US intensifies efforts for worldwide Internet freedom
Saturday, December 23rd, 2006
The US State Department will address Internet freedom when it evaluates countries around the world in the next release of its annual Human Rights Report, Paula Dobriansky, Under Secretary of State for Democracy and Global Affairs, said on 20 December.
Dobriansky made the announcement of the next phase for the department’s Global Internet Freedom Task Force (GIFT) at a State Department ceremony. She told the assembled policymakers and representatives from the technology industry, nongovernmental organizations (NGOs) and academia that the Human Rights Report to be released in 2007, which will cover activities in 2006, will include Internet freedom activities. Governments that restrict Internet freedom or in any way punish those who lawfully use the Internet will be cited, she said.
The United States will strive to expand access to the Internet for people the world over, Dobriansky said, because the United States considers unrestricted, lawful use of the Internet part of the fundamental human right of freedom of expression. She said the United States also plans to increase its dialogue with international partners to press other governments to live up to their existing international commitments regarding freedom of expression.
Secretary of State Condoleezza Rice established GIFT on February 14 as an internal State Department coordination group that works with other US government agencies and the National Security and National Economic councils to maximize the free flow of information and ideas, to minimize the success of repressive regimes in censoring and silencing legitimate debate and to promote access to information and ideas over the Internet.

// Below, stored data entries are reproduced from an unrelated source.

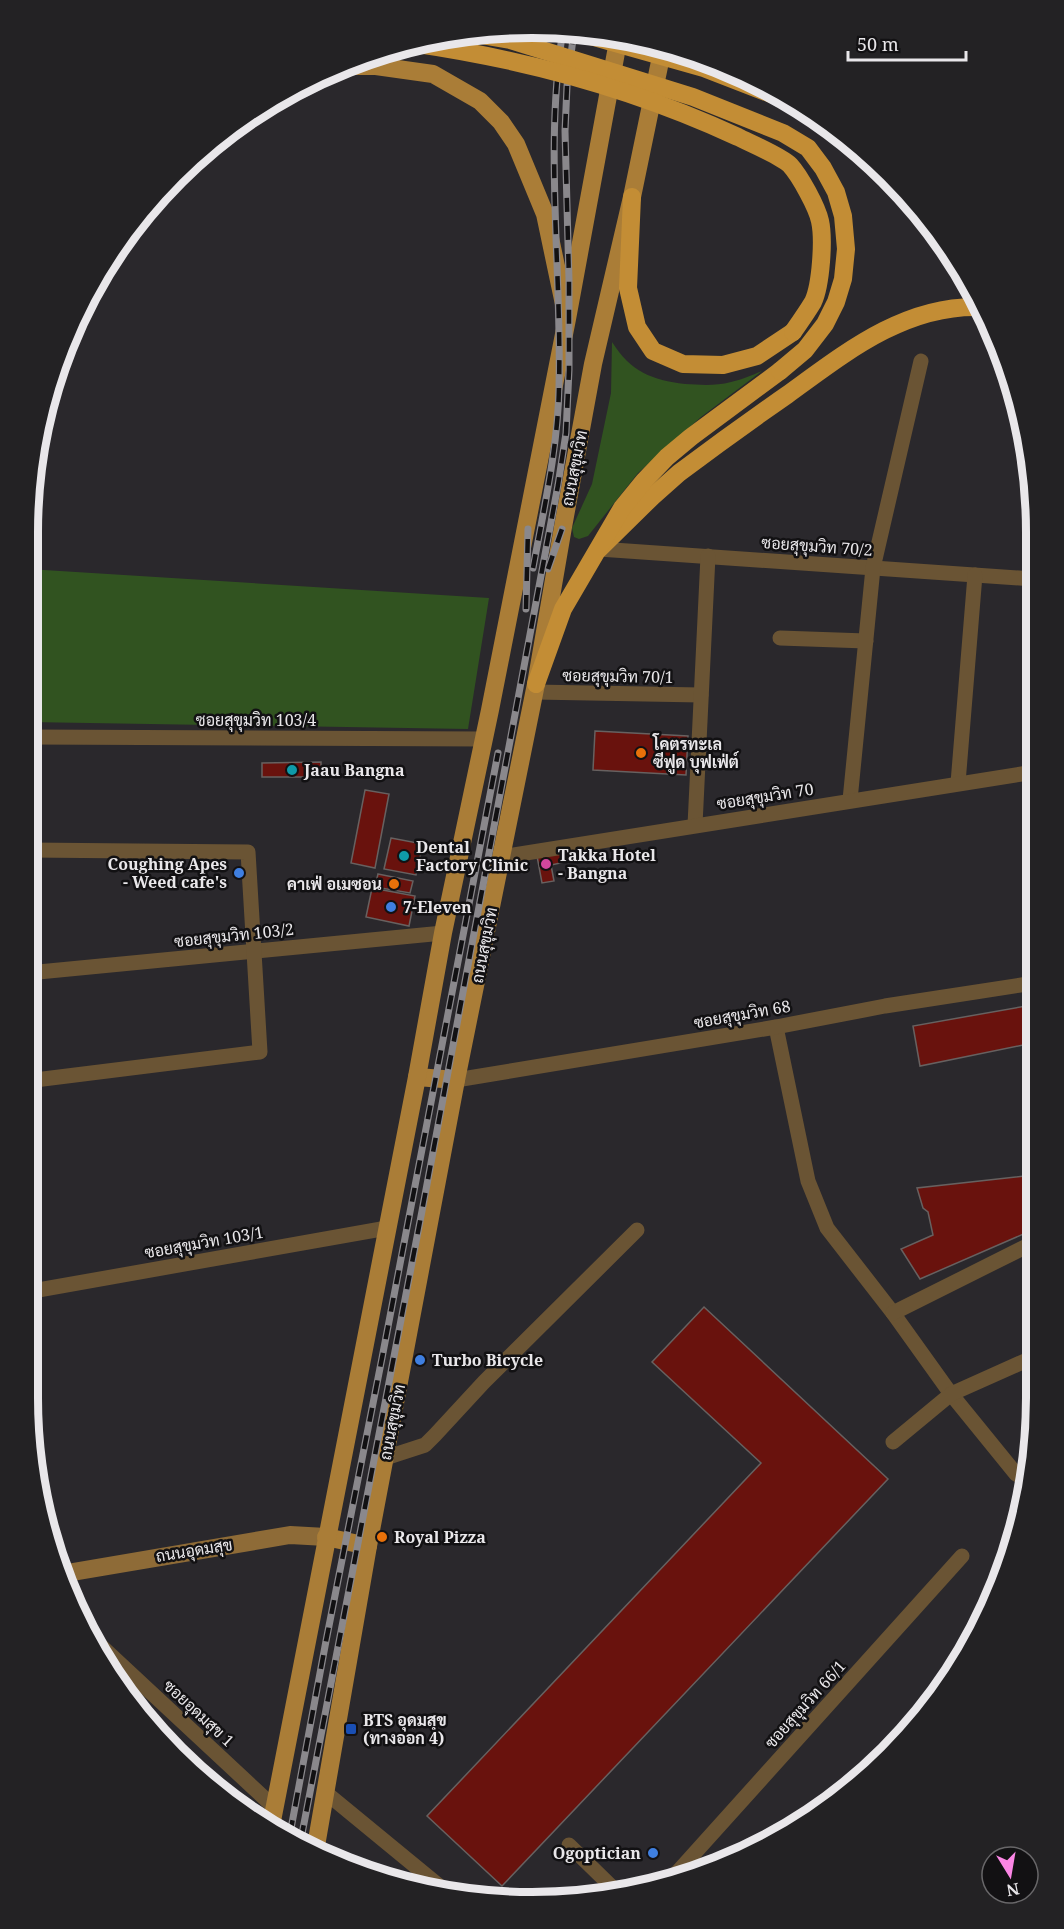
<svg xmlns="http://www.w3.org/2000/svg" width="1064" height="1929" viewBox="0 0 1064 1929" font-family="'Noto Serif',Sarabun,serif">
	<rect width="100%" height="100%" fill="#2a282c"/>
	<g fill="#315320">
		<path d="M612,342C631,372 652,380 685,384C701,385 716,386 731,382C741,380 752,375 762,371L701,417L638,473L588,536L579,539L574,537L572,528L592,484L611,393Z"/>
		<path d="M28,569L489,598L468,729L28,722Z"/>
	</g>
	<g fill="#69120d" stroke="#676160" stroke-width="1.5">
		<path d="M595,731L688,736L686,775L593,770Z"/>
		<path d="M321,762V777H262V763Z"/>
		<path d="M365,790L389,794L375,868L351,863Z"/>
		<path d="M391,838L423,844L416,875L384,869Z"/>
		<path d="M563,852L565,862L551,865L554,881L542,883L537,856Z"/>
		<path d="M378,874L413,881L410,893L375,887Z"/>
		<path d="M372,888L415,896L409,926L366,917Z"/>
		<path d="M1026,1006L1033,1043L920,1066L913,1026Z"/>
		<path d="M1033,1175L1035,1179V1229L920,1279L901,1249L933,1235L928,1212L923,1208L917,1188Z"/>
		<path d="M704,1307L888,1479L502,1886L427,1816L761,1463L652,1362Z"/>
	</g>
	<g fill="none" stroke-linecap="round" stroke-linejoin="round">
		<g stroke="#6a5434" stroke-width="15">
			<path d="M599,549L1033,579"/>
			<path d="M780,638L866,641"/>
			<path d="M534,692L701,695"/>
			<path d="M28,737L483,739"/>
			<path d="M958,783L975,575"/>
			<path d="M850,800L873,568L921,361"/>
			<path d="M695,825L708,556"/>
			<path d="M501,857L1034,772"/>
			<path d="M28,973L443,933"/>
			<path d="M776,1027L808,1181L827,1228L893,1313L951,1394L1016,1474L1023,1478L1027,1477"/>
			<path d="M456,1080L776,1027L885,1006L1034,983"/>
			<path d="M27,1081L260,1052L248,852L28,850"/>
			<path d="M27,1292L387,1228"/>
			<path d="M893,1313L1035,1242"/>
			<path d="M893,1442L951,1394L1036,1356"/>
			<path d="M385,1458L425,1445L435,1435L484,1382L637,1230"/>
			<path d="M100,1645L274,1807"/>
			<path d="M325,1792L443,1889"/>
			<path d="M569,1845L614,1889"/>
			<path d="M674,1876L962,1556"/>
		</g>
		<path stroke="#8e6b37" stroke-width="18" d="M61,1574L290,1535L326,1537"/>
		<g stroke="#aa7d37" stroke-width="18">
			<path d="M344,66H376L433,74L480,101L501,122L516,144L545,214L565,309"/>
			<path d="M417,1077L456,1080"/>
			<path d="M326,1537L368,1546"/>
			<path d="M271,1826L417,1077L443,933L490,710L567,319L619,36"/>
			<path d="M316,1846L368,1546L456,1080L536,684L563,527L593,364L632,197L663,47"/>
		</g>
		<g stroke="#c38d35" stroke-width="18">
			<path d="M632,197L628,288L637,327L653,351L683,364L723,365L757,356L793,332"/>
			<path d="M599,549L652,497L679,473C715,446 751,420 787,395C845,353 904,305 979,307"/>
			<path d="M536,684L563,609L622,508L644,481L667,457L691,437L780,371"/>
		</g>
		<g stroke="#8a888c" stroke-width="7">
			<g id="rail">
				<path d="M533,568C544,508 558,447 559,387C562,269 544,147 563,30"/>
				<path d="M548,569L562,529"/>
				<path d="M526,609L528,529"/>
				<path d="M290,1834L326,1641L382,1358L498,753"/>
				<path d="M301,1839L422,1211L558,485L566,433L569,370V280L565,131L567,86L574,31"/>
			</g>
		</g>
		<use href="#rail" stroke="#121113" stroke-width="4.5" stroke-dasharray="14" stroke-linecap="butt"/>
		<g stroke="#c38d35" stroke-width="18">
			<path d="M573,31L704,68L797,104"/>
			<path d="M469,33L510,40L693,97L783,133L808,148L823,168L836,192L843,216L846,249L843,279L836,302L825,324L805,350L780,371"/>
			<path d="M411,43C523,59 635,89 738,137C750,143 781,156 790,165C800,176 817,207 820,221C824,239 821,285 813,302C807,312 800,322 793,332"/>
		</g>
	</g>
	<g fill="#e8710a" stroke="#121113" stroke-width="2">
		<circle cx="641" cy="753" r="6"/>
		<circle cx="394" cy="884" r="6"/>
		<circle cx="382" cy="1537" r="6"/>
	</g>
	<g fill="#0f9aa8" stroke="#121113" stroke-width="2">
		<circle cx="292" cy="770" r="6"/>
		<circle cx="404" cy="856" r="6"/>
	</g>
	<circle fill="#d1479c" stroke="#121113" stroke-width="2" cx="546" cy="864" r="6"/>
	<g fill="#3f7fe0" stroke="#121113" stroke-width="2">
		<circle cx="239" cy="873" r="6"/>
		<circle cx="391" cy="907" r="6"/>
		<circle cx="420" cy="1360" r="6"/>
		<circle cx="653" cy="1853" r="6"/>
	</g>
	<rect fill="#1a4fb4" stroke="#121113" stroke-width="2" x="345" y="1723" width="12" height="12" rx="3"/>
	<g text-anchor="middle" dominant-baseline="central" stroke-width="5" stroke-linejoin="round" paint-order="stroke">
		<g font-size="16" fill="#e9e7ea" stroke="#121113">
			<text transform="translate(574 468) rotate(-79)">ถนนสุขุมวิท</text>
			<text transform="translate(817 546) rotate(4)">ซอยสุขุมวิท 70/2</text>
			<text transform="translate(618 676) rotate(1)">ซอยสุขุมวิท 70/1</text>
			<text x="256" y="720">ซอยสุขุมวิท 103/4</text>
			<text transform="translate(765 796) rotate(-9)">ซอยสุขุมวิท 70</text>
			<text transform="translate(234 935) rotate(-6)">ซอยสุขุมวิท 103/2</text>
			<text transform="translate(484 945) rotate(-79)">ถนนสุขุมวิท</text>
			<text transform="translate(742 1014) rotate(-10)">ซอยสุขุมวิท 68</text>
			<text transform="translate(204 1242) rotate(-10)">ซอยสุขุมวิท 103/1</text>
			<text transform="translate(392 1422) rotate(-79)">ถนนสุขุมวิท</text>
			<text transform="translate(194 1550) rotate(-9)">ถนนอุดมสุข</text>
			<text transform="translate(805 1704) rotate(-48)">ซอยสุขุมวิท 66/1</text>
			<text transform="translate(199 1713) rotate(43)">ซอยอุดมสุข 1</text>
		</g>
		<g font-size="16" font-weight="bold" fill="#e9e7ea" stroke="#121113" text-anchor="start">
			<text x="653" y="744">โคตรทะเล<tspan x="653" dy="18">ซีฟูด บุฟเฟ่ต์</tspan></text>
			<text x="304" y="770">Jaau Bangna</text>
			<text x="416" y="847">Dental<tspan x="416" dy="18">Factory Clinic</tspan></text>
			<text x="558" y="855">Takka Hotel<tspan x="558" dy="18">- Bangna</tspan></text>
			<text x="227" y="864" text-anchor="end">Coughing Apes<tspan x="227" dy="18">- Weed cafe's</tspan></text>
			<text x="382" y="884" text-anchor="end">คาเฟ่ อเมซอน</text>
			<text x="403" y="907">7-Eleven</text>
			<text x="432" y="1360">Turbo Bicycle</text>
			<text x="394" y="1537">Royal Pizza</text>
			<text x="363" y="1720">BTS อุดมสุข<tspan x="363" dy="18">(ทางออก 4)</tspan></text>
			<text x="641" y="1853" text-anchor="end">Ogoptician</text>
		</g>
	</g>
	<path d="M0 0H1064V1929H0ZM532 38H532A494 494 0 0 1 1026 532V1398A494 494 0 0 1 532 1892H532A494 494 0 0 1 38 1398V532A494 494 0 0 1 532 38Z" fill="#232224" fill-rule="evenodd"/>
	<path fill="none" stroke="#e9e7ea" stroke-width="8" d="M532 38H532A494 494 0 0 1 1026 532V1398A494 494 0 0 1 532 1892H532A494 494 0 0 1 38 1398V532A494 494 0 0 1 532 38Z"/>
	<g transform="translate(1010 1875) rotate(169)"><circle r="28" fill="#121113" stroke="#686769" stroke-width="1.5"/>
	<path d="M0-4.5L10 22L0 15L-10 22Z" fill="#fb86e5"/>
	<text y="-9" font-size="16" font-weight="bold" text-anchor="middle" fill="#e9e7ea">N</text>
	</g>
	<path d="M848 51v9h118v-9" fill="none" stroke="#e9e7ea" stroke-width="3"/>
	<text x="857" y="51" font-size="18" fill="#e9e7ea" stroke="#121113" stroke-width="4.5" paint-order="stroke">50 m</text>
</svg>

Through multiple US government programs (including US Agency for International Development projects and the Telecommunications Leadership Program) and public-private partnerships (the Digital Freedom Initiative), the United States promotes expanded Internet access and the availability of information and communication technologies in developing countries.
Since 2004, the United States has spent more than $250 million on projects that include providing telecommunications infrastructure, Internet access, computer hardware and support for regulatory reform to ensure sustainable infrastructure development. These projects also include designing Web sites and databases, and training in information and communication technologies (ICTs).